Telefe drives into new productions, Telefonica commits to projects in Spain
BUENOS AIRES –Rolling off stellar results in Argentina, Telefonica Studios, the worldwide film production-distribution operation of giant Spanish telco Telefonica, is investing via Argentine broadcast network Telefe in new productions by Santiago Mitre, Juan Taratuto and Miguel Cohan.
In Spain, adopting a similar investment policy, it has already taken equity in “Tadeo Jones 2,” the sequel to one of Europe’s most successful animation films this decade.
It will now co-finance “Kamikaze” and “Perdiendo el norte,” said Telefonica Digital’s director of int’l film production, Axel Kuschevatzky, who also heads up Telefonica Studios.
The string of new investments gives Telefonica Studios one of the biggest production slates of any company in Spain or Latin America, with the umbrella org making around 15 films a year.
In both Spain and Argentina, Telefonica is required by law to invest in or buy local movies, eight a year, for example, in Argentina.
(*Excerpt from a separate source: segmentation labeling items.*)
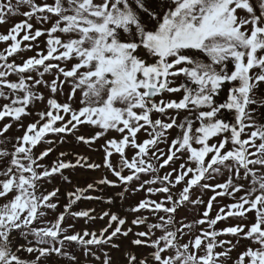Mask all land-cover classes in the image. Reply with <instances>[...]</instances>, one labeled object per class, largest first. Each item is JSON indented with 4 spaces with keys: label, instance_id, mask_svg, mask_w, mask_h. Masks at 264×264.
Here are the masks:
<instances>
[{
    "label": "snow or ice",
    "instance_id": "snow-or-ice-1",
    "mask_svg": "<svg viewBox=\"0 0 264 264\" xmlns=\"http://www.w3.org/2000/svg\"><path fill=\"white\" fill-rule=\"evenodd\" d=\"M15 15L24 19L0 34L7 44L0 51V121L8 119L0 127V264H49L54 256L82 264L74 245L88 264H115L107 249H121L114 240L130 233L132 245L151 251L123 250L127 264H264V0H0V24ZM41 37L43 49L12 59L39 49ZM40 88L49 91L46 107L25 126L31 106L45 101ZM14 125L21 136L9 135ZM84 125L98 130L77 135ZM173 128L179 132L168 143ZM69 135L89 148L103 139V163L61 151L45 164ZM78 167H103L116 179L105 175L68 191L63 210L48 219L61 189L47 190L45 182L60 175L70 183L64 172ZM134 181L133 191L147 197L132 211L145 210L155 222L138 215L125 228L126 218L105 211L99 218L108 223L98 231L66 225L68 216L96 219L94 209L72 207L100 199L89 194L99 186L127 192ZM195 189L213 195L194 198ZM218 197L233 202L221 205ZM187 205L204 210L191 221L177 219ZM230 218L239 222L217 227ZM141 225L146 230L133 232ZM241 240L251 243L233 258Z\"/></svg>",
    "mask_w": 264,
    "mask_h": 264
},
{
    "label": "rangeland",
    "instance_id": "rangeland-1",
    "mask_svg": "<svg viewBox=\"0 0 264 264\" xmlns=\"http://www.w3.org/2000/svg\"><path fill=\"white\" fill-rule=\"evenodd\" d=\"M15 2V0H13ZM51 2V0H49ZM25 9V8H24ZM26 10V9H25ZM19 20L18 18H12L10 20V23L6 22L7 24L3 26H0V34H6L9 28L14 25L15 23H18ZM36 26V25H35ZM50 25L46 24L44 27H49ZM37 27V26H36ZM23 33H21L22 35ZM19 38V37H18ZM45 37L39 38L40 41V48L45 47ZM14 59V58H13ZM68 89L65 87V93H67ZM66 98L65 95H58V100L64 101ZM179 98V94L173 95V96H168L167 94L165 95V99H177ZM46 100L47 98L45 97L44 102H36L31 106V110L33 112L32 116H28L24 118V124L26 122L34 121V119H37L38 117L36 116V113L39 111H42L46 107ZM5 101L0 100V104L4 103ZM153 118H156L154 115ZM8 119L6 118L4 121H0V127H2L3 123H7ZM17 130H21L18 125H14L13 128L11 129L9 135L11 136H21L18 135L16 132ZM98 129L94 128L93 126L90 125H84L79 128V131L77 132V135H85L86 137L89 135L94 134ZM22 131V130H21ZM23 132V131H22ZM179 130L176 128H173L169 130L168 133V143H170L172 138H175L176 135L178 134ZM23 134V133H22ZM108 135H116V133L112 132L109 133ZM139 138L141 140L147 138L146 135L141 132L138 134ZM48 139L50 140H56L57 137H55L52 134H49ZM103 142L100 140L93 144L91 148H89L87 145L77 141L74 136H66L65 137V143L57 144L55 146V150L53 153L49 155L44 161L45 164H50L52 161L56 160L59 152L61 151H68L72 153H79L84 156H87L90 161L95 162V163H103L104 159V152L103 149L101 148V145ZM45 147H47L46 143H42L36 148V152L38 153L39 151H42ZM160 148L163 150L167 149V143H161ZM129 155H131V152H129ZM118 161V156L114 157ZM154 162V161H153ZM182 162V161H177V165ZM170 169L165 167L164 169L161 170L160 175H163L164 173L168 172ZM127 174V173H125ZM107 175L110 180H115L116 178L112 176V174L105 168H100V169H87L83 167H78L76 169H69L64 172V176H67L70 178L71 182H66L64 178L60 175H56L51 179L50 182H45L44 188L47 190H51L54 187H60L61 193H60V207H58L54 211H49L48 214V219H54L56 215L63 210V205L67 202V198L65 196V193L68 191L73 190L75 187H84L88 183H92L96 180H99L103 176ZM226 178V174L224 176H217L215 181H212L213 183H220L223 182V180ZM151 179L150 175H142L141 176V181L143 180H148ZM139 182L134 181L132 184L129 186V190L127 192H124L123 187H112V186H99V190L90 192L89 194L92 196H97L100 197V199H82L78 201L75 205L72 207V211H80V210H86V209H94L95 211L90 213V215L95 216V220L87 219V218H72L71 216H68L66 218V225L67 224H74L75 225V230L76 231H81L83 229H88L90 231H98L99 229L105 227L108 223V217H105L104 219H100L99 217L101 214L105 211L111 212V213H116L122 218H126L127 222L126 225L124 226L127 228L130 226L131 221L136 218L138 215H144L149 217V223L155 222V217L151 215V213L141 210V212L136 213L132 211V208H134L137 203L145 199L147 197V193L143 190L141 191H133L137 187V184ZM158 187L159 185H155ZM179 190V186L177 188L173 189L174 192ZM124 192L123 198H121L118 194ZM202 195L203 199L205 201L208 200L210 196L213 195L211 191L207 190H202V189H195L194 190V198L195 196ZM239 195H243V193H240ZM111 198L112 203H108V199ZM160 198V194L153 195L151 199H156L158 200ZM219 204H229L232 201L230 197H218L217 198ZM2 202V201H0ZM204 210V205H201L199 208H193L191 205H187L185 207H182L179 209L176 218L177 219H182L184 217H187V221H191L193 219L198 218V213H201ZM163 214V213H161ZM210 215H215V206L214 210ZM252 219V216L249 215V220ZM239 222L238 218H230L226 222H218L217 227L222 228L225 226H228L230 224H235ZM65 225V226H66ZM146 228L141 225L139 227L133 226V232H138V231H144ZM160 233L157 232V235ZM135 237L130 233L128 237L124 236H118L115 240L114 243H118L121 245V249H107L110 251V254L113 257V260L115 261V264H127L126 260L124 259L123 256V250H129L133 253H147L151 251V249L148 248H138L134 245L131 244V241ZM224 239H234L232 237H223ZM251 242L249 240H241L239 246L237 247L236 250L232 252L233 258H235L238 254V252L244 250L246 246H248ZM76 250V254L80 257L82 264H88V262L91 261V258H85L82 255V252L79 248L78 245L73 246ZM23 258L31 260L34 259V256H30L27 253H22L21 254ZM49 264H67V260L64 258L60 257H52L51 260L49 261Z\"/></svg>",
    "mask_w": 264,
    "mask_h": 264
},
{
    "label": "trees",
    "instance_id": "trees-1",
    "mask_svg": "<svg viewBox=\"0 0 264 264\" xmlns=\"http://www.w3.org/2000/svg\"><path fill=\"white\" fill-rule=\"evenodd\" d=\"M37 2L39 3L40 0H37ZM24 10H25V9L22 7V8H21V12H23ZM12 18H18L19 22H20L21 20L24 19L23 15H15V16L10 17V18L8 19L7 22L10 23V20H12ZM5 24H7V23L0 24V26H3V27H4ZM36 26H37V27H40L39 24H36ZM19 38H20V37H19ZM19 38H18V39H19ZM24 43H28V42H24ZM6 47H7V44H6L5 42H0V51H2L3 49H5ZM40 49H43V48L33 49V50H26V51H24V52L19 53V55L15 56V57H13V58L16 59L17 63H19V62H21V58L26 59V58H28V57H30V56H33V55H35L36 52L39 51ZM13 58H12V59H13ZM33 75H35V73H33ZM45 78H46V79H51V78H52V77H51V74L46 75ZM11 79L15 80V79H16V76L13 75V76L11 77ZM66 88H67V87H66ZM39 90L42 91V92L44 93V96H45L46 98L49 97V91H48L47 88H40ZM58 95H59V93L57 94V99H58ZM59 100H60V99H59ZM31 122H33V121L26 122L25 126H26L27 124L31 123ZM21 130L23 131V129H21ZM21 130H17L16 133H17L18 135H22L23 132H22ZM100 141L104 143V140H103V139H101Z\"/></svg>",
    "mask_w": 264,
    "mask_h": 264
}]
</instances>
Its announcement of new co-productions comes as Telefe, owned by Telefonica, has taken equity and free-to-air rights for Argentina to the six highest-grossing Argentine films of 2013, with a total Argentine box office gross of $38.9 million: Juan Jose Campanella’s “Foosball” ($14.3 million); “Corazon de leon,” starring Guillermo Francella ($10.6 million); “Thesis On a Homicide,” ($6.1 million) and “The 7th Floor,” both with Ricardo Darin, and “Wakolda,” Lucia Puenzo’s Argentine Oscar entry ($2.3 million).
In all, Telefe co-produced movies sold 6.3 million tickets in Argentina this year, as Argentine films hit a recent high of a 17.6% domestic market share. Telefe films rep 89% of Argentine cinema’s box office, Kuschevatzky said.
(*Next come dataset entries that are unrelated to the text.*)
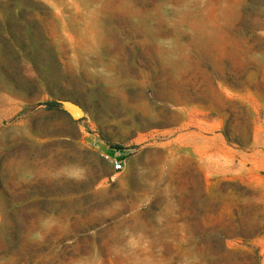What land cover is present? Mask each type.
<instances>
[{
  "label": "rangeland",
  "instance_id": "obj_1",
  "mask_svg": "<svg viewBox=\"0 0 264 264\" xmlns=\"http://www.w3.org/2000/svg\"><path fill=\"white\" fill-rule=\"evenodd\" d=\"M0 264H264V0H0Z\"/></svg>",
  "mask_w": 264,
  "mask_h": 264
},
{
  "label": "trees",
  "instance_id": "obj_2",
  "mask_svg": "<svg viewBox=\"0 0 264 264\" xmlns=\"http://www.w3.org/2000/svg\"><path fill=\"white\" fill-rule=\"evenodd\" d=\"M49 105H51V107H56V108H58V107L61 106V103L54 101V102H52V103L49 104ZM113 147L116 148V149H118V150H121V149H122V148H120L119 146H113Z\"/></svg>",
  "mask_w": 264,
  "mask_h": 264
},
{
  "label": "built area",
  "instance_id": "obj_3",
  "mask_svg": "<svg viewBox=\"0 0 264 264\" xmlns=\"http://www.w3.org/2000/svg\"><path fill=\"white\" fill-rule=\"evenodd\" d=\"M116 165H117V168H121L122 167L121 163H119L118 161L116 162Z\"/></svg>",
  "mask_w": 264,
  "mask_h": 264
},
{
  "label": "water",
  "instance_id": "obj_4",
  "mask_svg": "<svg viewBox=\"0 0 264 264\" xmlns=\"http://www.w3.org/2000/svg\"><path fill=\"white\" fill-rule=\"evenodd\" d=\"M80 115H81V113L80 112H77L76 115H75V117H79Z\"/></svg>",
  "mask_w": 264,
  "mask_h": 264
}]
</instances>
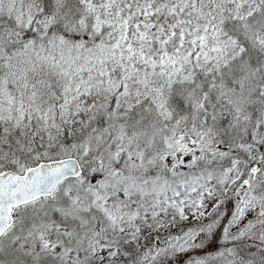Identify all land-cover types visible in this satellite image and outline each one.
Instances as JSON below:
<instances>
[{"label": "snow or ice", "instance_id": "6c2138e0", "mask_svg": "<svg viewBox=\"0 0 264 264\" xmlns=\"http://www.w3.org/2000/svg\"><path fill=\"white\" fill-rule=\"evenodd\" d=\"M0 264H264V0H0Z\"/></svg>", "mask_w": 264, "mask_h": 264}]
</instances>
Mitre’s “The Student” is still talked about as one of the strongest Latin American feature debuts of this decade.
Produced by La Union de los Rios, France’s Full House, Telefe and Ignacio Viale, Mitre’s next is “a thriller and moral tale which deals with politics and gender. It’s a film that will surprise people very much, like ‘The Student’ did before. People will talk about this picture,” Kuschevatzky said.
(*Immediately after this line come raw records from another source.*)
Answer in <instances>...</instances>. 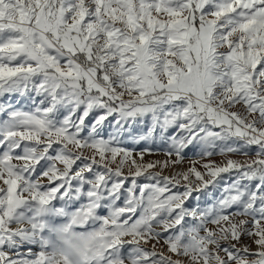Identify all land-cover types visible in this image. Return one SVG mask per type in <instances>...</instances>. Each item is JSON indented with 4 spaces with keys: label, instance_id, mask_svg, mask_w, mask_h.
Listing matches in <instances>:
<instances>
[{
    "label": "snow or ice",
    "instance_id": "1",
    "mask_svg": "<svg viewBox=\"0 0 264 264\" xmlns=\"http://www.w3.org/2000/svg\"><path fill=\"white\" fill-rule=\"evenodd\" d=\"M0 264H264V0H0Z\"/></svg>",
    "mask_w": 264,
    "mask_h": 264
},
{
    "label": "rangeland",
    "instance_id": "2",
    "mask_svg": "<svg viewBox=\"0 0 264 264\" xmlns=\"http://www.w3.org/2000/svg\"><path fill=\"white\" fill-rule=\"evenodd\" d=\"M129 146H131V145H129ZM141 147H143V145H141ZM189 157H191V158H193V159H196L197 157H194V156H192V153L190 152L189 154ZM152 158H158V157H152ZM159 158H162V157H159ZM238 159H243L242 157H237ZM215 159H220L219 157H215Z\"/></svg>",
    "mask_w": 264,
    "mask_h": 264
}]
</instances>
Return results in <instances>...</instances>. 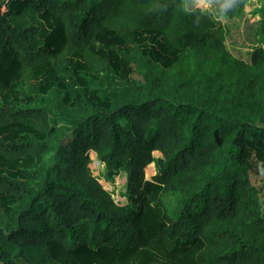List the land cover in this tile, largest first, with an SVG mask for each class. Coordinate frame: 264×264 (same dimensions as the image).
<instances>
[{
    "label": "trees",
    "instance_id": "obj_1",
    "mask_svg": "<svg viewBox=\"0 0 264 264\" xmlns=\"http://www.w3.org/2000/svg\"><path fill=\"white\" fill-rule=\"evenodd\" d=\"M182 3L0 0V264H264V0L250 62Z\"/></svg>",
    "mask_w": 264,
    "mask_h": 264
},
{
    "label": "rangeland",
    "instance_id": "obj_2",
    "mask_svg": "<svg viewBox=\"0 0 264 264\" xmlns=\"http://www.w3.org/2000/svg\"><path fill=\"white\" fill-rule=\"evenodd\" d=\"M186 1L188 2V0H186ZM222 2H223V0H214L213 9L210 10V11L215 13V15H219L218 8H219V4L222 3ZM255 18L254 17H249V16L245 17L246 22H248L250 24H252V22L253 23L256 22L255 20H253ZM222 19H223L225 25L227 23H229V25H232L231 27H232L233 33L227 34V36L225 38L226 47L229 46V48L232 49L231 48L232 46L235 47L234 42L236 41V37H239V33H237V30H234V27L236 28V26H237V24L239 22H235V24H232L231 22L233 20L236 21V19L231 20V19L226 18L225 16H223ZM88 81H89V89L92 92L96 93L98 91H101L100 84H98L96 81L93 82L91 80V78H88ZM33 83L34 84H36V83L38 84L37 81H35V82L33 81ZM26 88H27V86L24 83L18 82V84L16 86L15 93H12L11 96H10V101L9 102H10L11 105H13V104L14 105H18V106L22 105V102L25 101L24 99H25L26 92H27ZM90 159H91L90 168L92 170L93 175H95L99 180H102L103 173L105 171L104 170V165L99 162V160L97 159V156H96V154L94 152L90 155ZM152 167L153 166L151 164V165L147 166L146 169H145V174L148 177L151 174V172H153V168ZM259 179L264 181V176L261 175V177H259ZM112 181H113V184H111V183H109V184H107V183L105 184L104 183V184H105V186L108 187V189H110L109 191L112 193L113 198L115 199V201L119 202L120 204L125 205L128 202V198H127L128 195H127V192L125 191V183H124L125 174H124V172L120 171L117 176L113 177Z\"/></svg>",
    "mask_w": 264,
    "mask_h": 264
},
{
    "label": "crops",
    "instance_id": "obj_3",
    "mask_svg": "<svg viewBox=\"0 0 264 264\" xmlns=\"http://www.w3.org/2000/svg\"><path fill=\"white\" fill-rule=\"evenodd\" d=\"M185 3L187 2L186 0H184ZM263 2V0H248L246 2V5L243 9L242 14L239 17H234L233 19H236V21H232V24H235V22H239L236 26V28L234 27V30H237V33H239V37H236V41L234 42L235 47H231L232 49L229 48V46L227 47V49L238 59L243 60L245 62H250V58H251V52L252 50L257 47V46H261L262 42H261V38L259 35V26H260V20H261V16L259 15V13H257L256 11L259 9L261 3ZM188 9H192L195 8V5L193 3V0H188ZM256 17L255 20L256 22L252 24L246 22L245 17ZM243 17V18H242ZM223 23V19H220ZM242 20V21H241ZM252 20V19H251ZM227 28H228V34L233 33L232 31V25H229V23L226 24ZM226 41V40H225ZM253 44V45H252ZM252 45V46H251ZM93 152H90V155ZM157 153V154H156ZM154 155L156 157L160 156V153L155 151ZM151 165V164H150ZM149 166V165H148ZM152 168H153V172H151V174L149 175V177L145 174V177L147 179H149L154 173H155V167L154 164H152ZM119 174V173H118ZM117 174V175H118ZM125 174V173H124ZM115 175V176H117ZM114 176V177H115ZM125 180H126V174H125ZM100 183L102 184V186L109 191L110 189H108L107 186H105V184H113V181H106L104 178H102V180H99ZM105 183V184H104ZM125 183V181H124Z\"/></svg>",
    "mask_w": 264,
    "mask_h": 264
},
{
    "label": "clouds",
    "instance_id": "obj_4",
    "mask_svg": "<svg viewBox=\"0 0 264 264\" xmlns=\"http://www.w3.org/2000/svg\"><path fill=\"white\" fill-rule=\"evenodd\" d=\"M193 3L195 7L199 8L201 10L202 14H209L213 15V18L215 19H222L223 16L226 14V12L232 8L234 0H223L222 3L219 4L218 13L219 15H215L212 10L214 0H193ZM188 3H182V10L187 11L188 10ZM261 174L264 175V169L260 170Z\"/></svg>",
    "mask_w": 264,
    "mask_h": 264
},
{
    "label": "built area",
    "instance_id": "obj_5",
    "mask_svg": "<svg viewBox=\"0 0 264 264\" xmlns=\"http://www.w3.org/2000/svg\"><path fill=\"white\" fill-rule=\"evenodd\" d=\"M0 9H1L2 11H4V10H5V5H2V6L0 7Z\"/></svg>",
    "mask_w": 264,
    "mask_h": 264
}]
</instances>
Taratuto is adapting “Papeles en el viento,” from a novel by Eduardo Sacheri. Juan Jose Campanella adapted another Sacheri novel in “The Secret in Their Eyes.”
Sacheri and Taratuto are writing the screenplay.
The story of three friends who have to manage the career of the worst soccer player in the world,” “Papeles” is “a warm story about friendship and passion, a constant in Sacheri’s writing,” Kuschevatzky said.
Miguel Cohan, director of “No Return,” is now in post on “Betibu,” an adaptation of Argentine Claudia Pineiro’s novel, which is set up at Argentina’s Haddock Films and Spain’s Tornasol Films, co-producers already of “The Secret in Their Eyes” and Viggo Mortensen-starrer “Everybody Has a Plan.”
Argentina has been a test-ground for Spain, Kuschevtasky said.
Co-produced by AtresmediaCine, “Kamikaze,” from former TV writer-producer Alex Pina (“El barco,” “Los hombres de Paco”), stars Alex Garcia and Veronica Echegui in a suicide bomber drama thriller.
Helmed by Ignacio Garcia Velilla (“Que se mueran los feos), “Perdiendo el norte” turns on corruption and crisis in Spain.
“We got to this place after years of developing working relationships. The results didn’t come out of the blue,” Kuschevatzky commented at Ventana Sur.
Building and maintaining relationships is one key investment tenet: “Foosball” is Telefe’s second collaboration with Campanella, who produced two seasons of “El hombre de tu vida” for the broadcaster; “Thesis” is the third Telefe film with BD Cine.
Another philosophy is sharing risk: Both “Wakolda” and another Telefe-backed movie, Pablo Fendrik’s upcoming Amazon Western “El Ardor,” with Gael Garcia Bernal and Alice Braga, are what Kuschevatzky terms “Latin American international pictures. The BAC Films-sold “El Ardor” is produced by Magma Cine, Brazil’s Bananeira Filmes, Mexico’s Canana and France’s Manny Films. It is also the first Latin American film co-financed by Participant PanAmerica.
“It would be too risky if the weight were all on our shoulders,” Kuschevatzky said.
“We’re working on a canvas where movie production is highly polarized. You either have tentpoles or tadpoles,” Kuschevatzky said. “It seems there’s nothing in the middle.”
That’s where Telefonica Studios wants to be, “counter-programming” studio fare.